►

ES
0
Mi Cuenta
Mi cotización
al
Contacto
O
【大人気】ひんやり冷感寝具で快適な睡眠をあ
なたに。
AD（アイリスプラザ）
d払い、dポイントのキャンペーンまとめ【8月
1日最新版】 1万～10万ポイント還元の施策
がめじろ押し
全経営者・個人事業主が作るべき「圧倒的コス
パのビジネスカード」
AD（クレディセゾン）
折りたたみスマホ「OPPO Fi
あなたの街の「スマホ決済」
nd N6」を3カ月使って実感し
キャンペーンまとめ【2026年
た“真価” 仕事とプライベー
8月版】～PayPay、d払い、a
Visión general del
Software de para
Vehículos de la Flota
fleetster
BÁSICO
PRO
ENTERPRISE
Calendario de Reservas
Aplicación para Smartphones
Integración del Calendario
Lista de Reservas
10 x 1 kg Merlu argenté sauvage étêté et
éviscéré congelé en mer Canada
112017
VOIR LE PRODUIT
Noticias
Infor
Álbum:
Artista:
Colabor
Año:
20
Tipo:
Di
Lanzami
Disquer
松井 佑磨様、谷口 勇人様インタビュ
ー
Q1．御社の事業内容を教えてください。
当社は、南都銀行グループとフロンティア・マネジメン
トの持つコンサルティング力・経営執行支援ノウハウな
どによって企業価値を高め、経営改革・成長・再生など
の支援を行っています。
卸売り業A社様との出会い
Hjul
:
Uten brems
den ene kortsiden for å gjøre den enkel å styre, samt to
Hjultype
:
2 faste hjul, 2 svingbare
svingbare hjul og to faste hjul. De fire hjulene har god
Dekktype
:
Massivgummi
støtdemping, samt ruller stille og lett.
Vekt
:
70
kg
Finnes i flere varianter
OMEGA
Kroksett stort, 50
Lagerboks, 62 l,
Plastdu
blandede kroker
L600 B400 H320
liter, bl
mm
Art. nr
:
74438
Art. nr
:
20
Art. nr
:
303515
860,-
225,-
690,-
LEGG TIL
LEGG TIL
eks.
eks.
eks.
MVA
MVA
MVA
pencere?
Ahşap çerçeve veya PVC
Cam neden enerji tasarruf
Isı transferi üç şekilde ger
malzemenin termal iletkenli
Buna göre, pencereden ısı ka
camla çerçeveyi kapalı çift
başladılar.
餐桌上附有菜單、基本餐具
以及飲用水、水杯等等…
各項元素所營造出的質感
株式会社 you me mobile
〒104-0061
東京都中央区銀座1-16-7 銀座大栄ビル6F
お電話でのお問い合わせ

◄

Task description —
Across the data, find each line that has "svingbare" in it and copy that line.

Reply to the exercise —
2 faste hjul, 2 svingbare
svingbare hjul og to faste hjul. De fire hjulene har god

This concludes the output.